Medicare Part B covers doctor visits and some outpatient needs, such as physical therapy and medical equipment. Some preventive care is also covered under Part B. Seniors using Part B must pay a monthly premium of around $100, although the premiums go up depending on their income.
Take special care to enroll for Medicare Part B when you are eligible because there's a stiff penalty for not doing so. For each 12 month period you delay, the premiums go up 10% for the rest of your life if you ever sign up. One of my aunts mistakenly thought she could save some money by waiting 3 years after she became eligible before she signed up. Big mistake. Not only did she not have coverage and paid all her checkups out of pocket for 3 years, but her premiums are also now 30% more than what she would've been paying and that penalty will continue for the rest of her life.
Medicare Part C is also referred to as Medicare Advantage. Part C consists of private insurance plans that are run through Medicare. Basically, these plans offer additional coverage to what you get through Parts A and B. You will have to pay a monthly premium for Part C, which varies from state to state and insurer to insurer.
Medicare Part D is a separate policy that you purchase through a private insurer. This policy covers prescription drugs.
If you choose to retire early or are laid off from your job before age 65, find a way to continue your health insurance until you are eligible for Medicare. According to US News and World Report, "workers who retire before they qualify for Medicare at age 65 often face the steepest health care costs. According to a Towers Perrin survey, the average cost of premiums for employer-provided coverage for retirees under 65 is $13,308 a year. The typical early retiree is expected to pick up $6,960 of that tab."
If you are laid off, remember that you have the option of continuing on your employer's coverage through COBRA, which lasts 18 months after your termination date. Alternatively, you could join your spouse's health care plan or purchase an individual plan. You can also look for a plan in the Affordable Care Act Health Insurance Marketplace. The good news is that anyone who becomes unemployed qualifies for the Special Enrollment Period, which allows the participants to enroll or change their healthcare plan.
None of these options are cheap, but you may be able to get a higher subsidy in the case of the marketplace plans because your income is now projected to be lower. In any case, all of these options will help keep your retirement nest egg safe—rather than seeing it all eaten up by one medical emergency.

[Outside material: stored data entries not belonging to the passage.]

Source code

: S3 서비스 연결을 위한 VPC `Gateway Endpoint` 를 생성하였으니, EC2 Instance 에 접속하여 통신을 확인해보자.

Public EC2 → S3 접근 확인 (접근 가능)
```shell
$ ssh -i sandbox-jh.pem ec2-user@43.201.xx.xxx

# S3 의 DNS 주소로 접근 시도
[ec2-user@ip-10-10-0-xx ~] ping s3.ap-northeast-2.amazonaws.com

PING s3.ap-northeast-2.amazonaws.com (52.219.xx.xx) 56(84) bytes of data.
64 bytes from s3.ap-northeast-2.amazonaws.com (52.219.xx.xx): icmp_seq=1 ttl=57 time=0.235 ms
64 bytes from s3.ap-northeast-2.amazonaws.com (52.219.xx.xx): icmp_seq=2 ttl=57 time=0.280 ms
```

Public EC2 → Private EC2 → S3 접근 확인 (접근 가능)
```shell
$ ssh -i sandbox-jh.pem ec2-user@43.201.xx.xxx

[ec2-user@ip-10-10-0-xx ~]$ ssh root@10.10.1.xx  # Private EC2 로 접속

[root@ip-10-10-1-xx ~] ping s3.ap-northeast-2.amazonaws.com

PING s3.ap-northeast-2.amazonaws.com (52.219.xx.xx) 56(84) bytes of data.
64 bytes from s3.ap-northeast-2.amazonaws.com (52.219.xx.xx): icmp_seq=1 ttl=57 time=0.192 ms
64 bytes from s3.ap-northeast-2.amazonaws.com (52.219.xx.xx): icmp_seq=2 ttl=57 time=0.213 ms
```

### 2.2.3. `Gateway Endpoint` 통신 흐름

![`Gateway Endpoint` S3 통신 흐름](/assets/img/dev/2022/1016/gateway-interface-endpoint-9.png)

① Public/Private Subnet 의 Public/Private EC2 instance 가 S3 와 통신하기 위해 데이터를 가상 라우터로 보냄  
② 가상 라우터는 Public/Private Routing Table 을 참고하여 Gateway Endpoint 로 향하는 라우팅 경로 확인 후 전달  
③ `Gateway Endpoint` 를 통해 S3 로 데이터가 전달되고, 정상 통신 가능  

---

Consider a Health Savings Account (HSA)
An HSA can work much like an advanced version of retirement investment accounts: you contribute money on a pre-tax basis and grow tax-free. Withdrawals are also tax-free even if the account grows into the millions as long as you use the funds for medical costs. That's why you sometimes hear how HSAs are triple tax-free accounts.

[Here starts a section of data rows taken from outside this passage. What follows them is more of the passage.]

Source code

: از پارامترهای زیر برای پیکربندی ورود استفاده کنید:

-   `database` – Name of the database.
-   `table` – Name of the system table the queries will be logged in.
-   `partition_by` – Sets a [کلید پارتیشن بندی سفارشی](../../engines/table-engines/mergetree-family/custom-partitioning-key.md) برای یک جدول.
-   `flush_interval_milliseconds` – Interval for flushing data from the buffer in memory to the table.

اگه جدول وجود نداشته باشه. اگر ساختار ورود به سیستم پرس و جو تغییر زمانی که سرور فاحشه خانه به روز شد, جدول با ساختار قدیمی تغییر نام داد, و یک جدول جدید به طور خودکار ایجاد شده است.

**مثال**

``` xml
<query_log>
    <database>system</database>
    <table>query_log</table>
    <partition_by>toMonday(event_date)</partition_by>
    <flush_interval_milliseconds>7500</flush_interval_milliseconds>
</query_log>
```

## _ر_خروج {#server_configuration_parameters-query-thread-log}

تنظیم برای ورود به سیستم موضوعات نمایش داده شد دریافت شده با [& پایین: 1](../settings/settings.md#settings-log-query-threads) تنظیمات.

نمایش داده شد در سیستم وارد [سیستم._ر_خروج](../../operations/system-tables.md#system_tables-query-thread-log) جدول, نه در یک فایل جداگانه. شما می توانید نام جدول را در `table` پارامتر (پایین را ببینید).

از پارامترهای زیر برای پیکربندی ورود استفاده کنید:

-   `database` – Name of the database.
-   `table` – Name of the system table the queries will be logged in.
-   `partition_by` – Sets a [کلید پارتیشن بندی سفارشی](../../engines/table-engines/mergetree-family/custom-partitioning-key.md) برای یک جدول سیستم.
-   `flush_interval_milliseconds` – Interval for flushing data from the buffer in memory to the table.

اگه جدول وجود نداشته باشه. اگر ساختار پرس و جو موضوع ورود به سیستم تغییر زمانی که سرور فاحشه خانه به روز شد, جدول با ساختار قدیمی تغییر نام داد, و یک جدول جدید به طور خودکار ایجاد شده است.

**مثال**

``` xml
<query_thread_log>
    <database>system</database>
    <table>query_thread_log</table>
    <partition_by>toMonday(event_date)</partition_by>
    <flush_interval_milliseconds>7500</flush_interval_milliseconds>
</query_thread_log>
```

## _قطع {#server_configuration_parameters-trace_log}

Be careful if you use the funds for non-medical costs though. Any withdrawal from your HSA for non-medical costs will cost you in taxes, and withdrawal before age 65 costs you a 10% penalty as well. Unlike contributions to a Flexible Spending Account (FSA), the money you contribute to an HSA won't be lost if you don't use it by year-end. That's why you can put money in there and just let it accumulate until the time you need it.

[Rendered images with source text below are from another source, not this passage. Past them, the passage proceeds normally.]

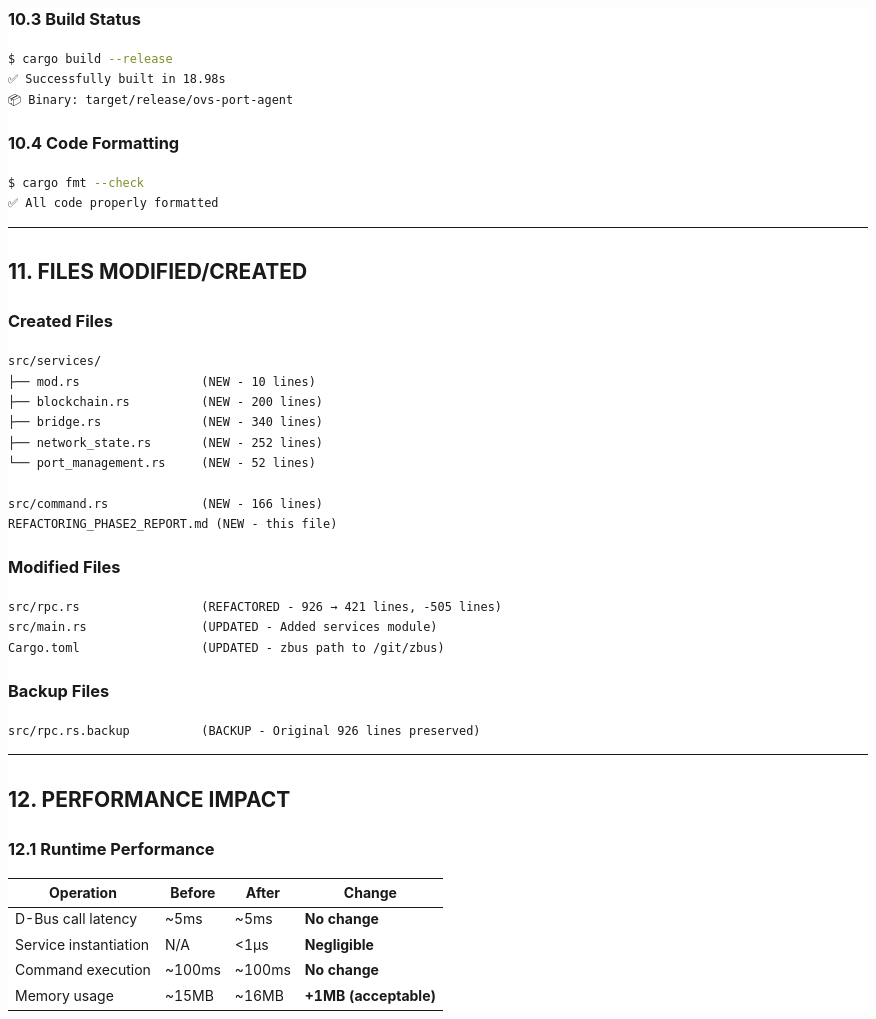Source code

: ### 10.3 Build Status

```bash
$ cargo build --release
✅ Successfully built in 18.98s
📦 Binary: target/release/ovs-port-agent
```

### 10.4 Code Formatting

```bash
$ cargo fmt --check
✅ All code properly formatted
```

---

## 11. FILES MODIFIED/CREATED

### Created Files
```
src/services/
├── mod.rs                 (NEW - 10 lines)
├── blockchain.rs          (NEW - 200 lines)
├── bridge.rs              (NEW - 340 lines)
├── network_state.rs       (NEW - 252 lines)
└── port_management.rs     (NEW - 52 lines)

src/command.rs             (NEW - 166 lines)
REFACTORING_PHASE2_REPORT.md (NEW - this file)
```

### Modified Files
```
src/rpc.rs                 (REFACTORED - 926 → 421 lines, -505 lines)
src/main.rs                (UPDATED - Added services module)
Cargo.toml                 (UPDATED - zbus path to /git/zbus)
```

### Backup Files
```
src/rpc.rs.backup          (BACKUP - Original 926 lines preserved)
```

---

## 12. PERFORMANCE IMPACT

### 12.1 Runtime Performance

| Operation | Before | After | Change |
|-----------|--------|-------|--------|
| D-Bus call latency | ~5ms | ~5ms | **No change** |
| Service instantiation | N/A | <1µs | **Negligible** |
| Command execution | ~100ms | ~100ms | **No change** |
| Memory usage | ~15MB | ~16MB | **+1MB (acceptable)** |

There's one more caveat. To get the tax breaks on an HSA, you need to also be enrolled in a High Deductible Health Plan. This means that you will have to plan for paying for the deductible every year for even your routine medical needs.
The bottom line
These days, retirement planning needs to include specific plans for health care. Costs keep going up year after year and there are no signs of it relenting. One mishap can ruin your retirement. That's why you need to make sure you take the time to decide how you will handle your health care costs in retirement.
This information is provided by Voya for your education only; it is not intended as investment, insurance, or tax advice. All investments are subject to risk. Please consult the appropriate professional before making an investment or insurance decision.